Quando o silêncio é uma forma de cumplicidade
Em 46 anos de democracia nunca assisti a uma campanha tão bem orquestrada e eficaz contra o PCP como aquela que os média, os partidos concorrentes, as redes sociais e os fascistas ressuscitados organizaram de forma demolidora, e mantêm em marcha.
Em política não há gratidão, mas exige-se pudor nas atoardas,
um mínimo de decência nos ataques e alguma verdade no combate democrático.
Podem esquecer-se os militantes que morreram nas masmorras
da Pide, os combatentes contra a ditadura, os torturados, assassinados, demitidos
da função pública e deportados; pode esquecer-se o seu sofrimento, o contributo
do PCP para a arquitetura democrática do Portugal de Abril, para o equilíbrio
partidário da democracia oferecida pelo MFA; pode esquecer-se a sua participação
na elaboração da CRL, na organização sindical dos trabalhadores e no combate
democrático; o que não se pode negar ao PCP ou a qualquer outro partido é o
direito de reunião.
As reuniões partidárias não podem ser proibidas pelo
Governo, como pretende o bando de agitadores ignorantes que o acusa de permitir
aos comunistas o que não permite a outros portugueses. Simplesmente não pode. É
a Constituição que o impede. Qualquer jurista explica isso a quem está de boa
fé. É uma mentira útil, que ataca o PS e o PCP.

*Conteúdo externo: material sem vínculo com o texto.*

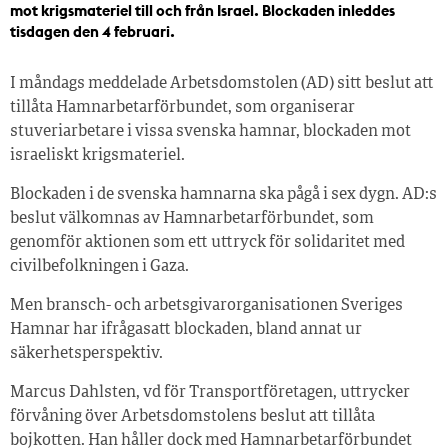
mot krigsmateriel till och från Israel. Blockaden inleddes
tisdagen den 4 februari.
I måndags meddelade Arbetsdomstolen (AD) sitt beslut att
tillåta Hamnarbetarförbundet, som organiserar
stuveriarbetare i vissa svenska hamnar, blockaden mot
israeliskt krigsmateriel.
Blockaden i de svenska hamnarna ska pågå i sex dygn. AD:s
beslut välkomnas av Hamnarbetarförbundet, som
genomför aktionen som ett uttryck för solidaritet med
civilbefolkningen i Gaza.
Men bransch- och arbetsgivarorganisationen Sveriges
Hamnar har ifrågasatt blockaden, bland annat ur
säkerhetsperspektiv.
Marcus Dahlsten, vd för Transportföretagen, uttrycker
förvåning över Arbetsdomstolens beslut att tillåta
bojkotten. Han håller dock med Hamnarbetarförbundet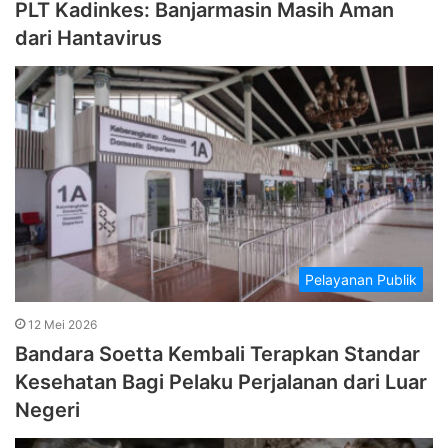
PLT Kadinkes: Banjarmasin Masih Aman
dari Hantavirus
Pelayanan Publik
12 Mei 2026
Bandara Soetta Kembali Terapkan Standar
Kesehatan Bagi Pelaku Perjalanan dari Luar
Negeri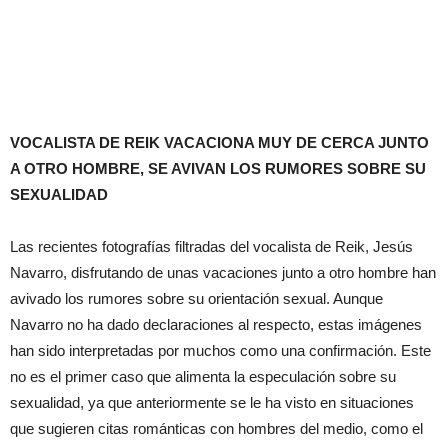
VOCALISTA DE REIK VACACIONA MUY DE CERCA JUNTO
A OTRO HOMBRE, SE AVIVAN LOS RUMORES SOBRE SU
SEXUALIDAD
Las recientes fotografías filtradas del vocalista de Reik, Jesús
Navarro, disfrutando de unas vacaciones junto a otro hombre han
avivado los rumores sobre su orientación sexual. Aunque
Navarro no ha dado declaraciones al respecto, estas imágenes
han sido interpretadas por muchos como una confirmación. Este
no es el primer caso que alimenta la especulación sobre su
sexualidad, ya que anteriormente se le ha visto en situaciones
que sugieren citas románticas con hombres del medio, como el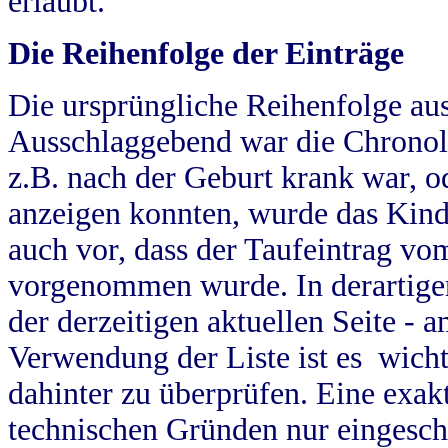
erlaubt.
Die Reihenfolge der Einträge
Die ursprüngliche Reihenfolge au
Ausschlaggebend war die Chronol
z.B. nach der Geburt krank war, od
anzeigen konnten, wurde das Kind
auch vor, dass der Taufeintrag vo
vorgenommen wurde. In derartigen
der derzeitigen aktuellen Seite -
Verwendung der Liste ist es wich
dahinter zu überprüfen. Eine exa
technischen Gründen nur eingesch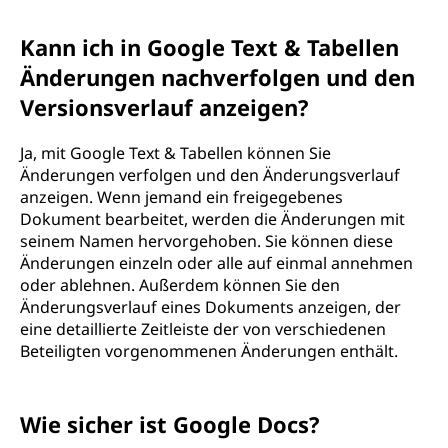
Kann ich in Google Text & Tabellen
Änderungen nachverfolgen und den
Versionsverlauf anzeigen?
Ja, mit Google Text & Tabellen können Sie
Änderungen verfolgen und den Änderungsverlauf
anzeigen. Wenn jemand ein freigegebenes
Dokument bearbeitet, werden die Änderungen mit
seinem Namen hervorgehoben. Sie können diese
Änderungen einzeln oder alle auf einmal annehmen
oder ablehnen. Außerdem können Sie den
Änderungsverlauf eines Dokuments anzeigen, der
eine detaillierte Zeitleiste der von verschiedenen
Beteiligten vorgenommenen Änderungen enthält.
Wie sicher ist Google Docs?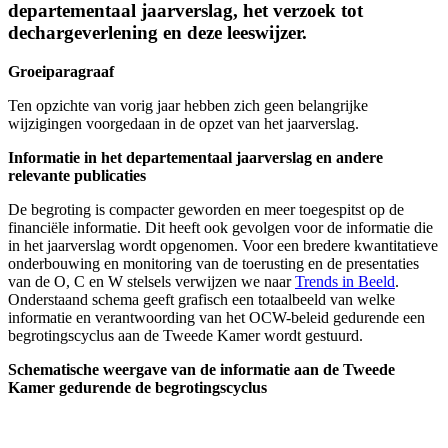
departementaal jaarverslag, het verzoek tot
dechargeverlening en deze leeswijzer.
Groeiparagraaf
Ten opzichte van vorig jaar hebben zich geen belangrijke
wijzigingen voorgedaan in de opzet van het jaarverslag.
Informatie in het departementaal jaarverslag en andere
relevante publicaties
De begroting is compacter geworden en meer toegespitst op de
financiële informatie. Dit heeft ook gevolgen voor de informatie die
in het jaarverslag wordt opgenomen. Voor een bredere kwantitatieve
onderbouwing en monitoring van de toerusting en de presentaties
van de O, C en W stelsels verwijzen we naar
Trends in Beeld
.
Onderstaand schema geeft grafisch een totaalbeeld van welke
informatie en verantwoording van het OCW-beleid gedurende een
begrotingscyclus aan de Tweede Kamer wordt gestuurd.
Schematische weergave van de informatie aan de Tweede
Kamer gedurende de begrotingscyclus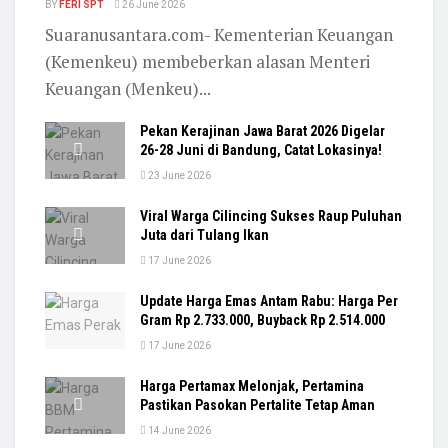
BY
FERI SPT
26 June 2026
Suaranusantara.com- Kementerian Keuangan
(Kemenkeu) membeberkan alasan Menteri
Keuangan (Menkeu)...
Pekan Kerajinan Jawa Barat 2026 Digelar
26-28 Juni di Bandung, Catat Lokasinya!
23 June 2026
Viral Warga Cilincing Sukses Raup Puluhan
Juta dari Tulang Ikan
17 June 2026
Update Harga Emas Antam Rabu: Harga Per
Gram Rp 2.733.000, Buyback Rp 2.514.000
17 June 2026
Harga Pertamax Melonjak, Pertamina
Pastikan Pasokan Pertalite Tetap Aman
14 June 2026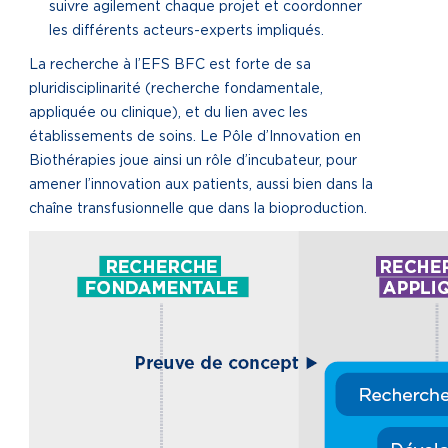
suivre agilement chaque projet et coordonner
les différents acteurs-experts impliqués.
La recherche à l’EFS BFC est forte de sa
pluridisciplinarité (recherche fondamentale,
appliquée ou clinique), et du lien avec les
établissements de soins. Le Pôle d’Innovation en
Biothérapies joue ainsi un rôle d’incubateur, pour
amener l’innovation aux patients, aussi bien dans la
chaîne transfusionnelle que dans la bioproduction.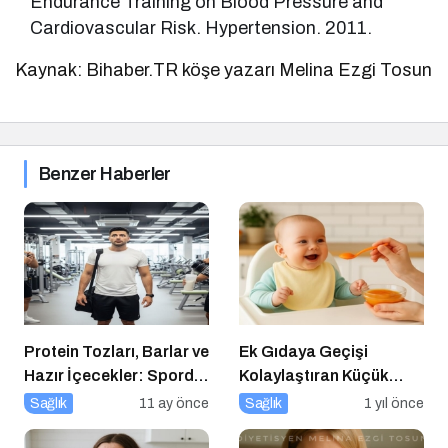
Endurance Training on Blood Pressure and
Cardiovascular Risk. Hypertension. 2011.
Kaynak: Bihaber.TR köşe yazarı Melina Ezgi Tosun
Benzer Haberler
Protein Tozları, Barlar ve
Ek Gıdaya Geçişi
Hazır İçecekler: Sporda
Kolaylaştıran Küçük
Takviye mi, Tuzak mı?
Sırlar
Sağlık
11 ay önce
Sağlık
1 yıl önce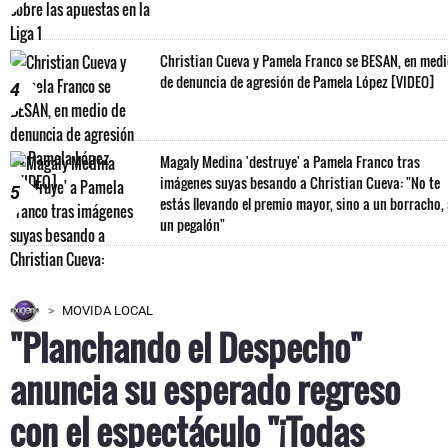
Christian Cueva y Pamela Franco se BESAN, en med
de denuncia de agresión de Pamela López [VIDEO]
4
Magaly Medina 'destruye' a Pamela Franco tras
imágenes suyas besando a Christian Cueva: "No te
5
estás llevando el premio mayor, sino a un borracho,
un pegalón"
MOVIDA LOCAL
"Planchando el Despecho"
anuncia su esperado regreso
con el espectáculo "¡Todas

A restrição de direitos individuais que a AR, pluripartidária,
tem votado não engloba as reuniões dos partidos. A suspensão da atividade partidária,
quiçá dos partidos políticos, e da própria democracia é o desejo que nasce,
cresce e se reproduz no lamaçal fascista que intoxica as mentes e corrói a
democracia.
Os salazaristas, perdida a memória e a vergonha, esquecidos dos
crimes praticados pelo ELP e MDLP contra a democracia, voltaram agora a conspirar
e a quererem suprimir os direitos de quem lutou por eles.
Aos comunistas não conheço, depois da normalização
democrática, já lá vão 45 anos, a mais leve tentativa de conquista do poder
pela via revolucionária, uma única proposta de lei contra a democracia,
qualquer tentativa de destabilização política ou embrião de atividade conspirativa,
ao contrário de outros partidos.
Quando o silêncio mata, cada um de nós que se cala torna-se
cúmplice de uma traição à democracia, a esta democracia liberal que a
pluralidade partidária mantém viva, mesmo nas horas amargas e incertas que
estamos a viver.
Perante a obscena perseguição ao PCP, a lembrar a ditadura
fascista, é meu dever deixar aqui a minha solidariedade ao partido que
encontrei na luta contra a ditadura e contra a guerra colonial.
Comentários
O problema não é se o PCP pode ou não pode organizar o Congresso. É evidente que pode. A questão é se deve e é uma questão moral, não uma questão legal. Os comunistas deveriam saber que a solidariedade com a restante população que sofre com as restrições assim como a elementar prudência mandariam que adiasse o Congresso, como fizeram o PS e o BE com os seus.
A impressão que fica e que a Direita quer enfatizar é a de que existe uma regra para os políticos (especialmente para estes que provavelmente ajudarão a que se aprove o OE) e outra para o comum dos cidadãos.
Podemos escandalizar-nos com o populismo rasteiro de Rio, mas é preciso admitir que funciona.
Já sei que me dirão que voltar atrás seria prescindir de um direito e dar razão à Direita. Sucede que não consigo perceber que direito tão fundamental é esse.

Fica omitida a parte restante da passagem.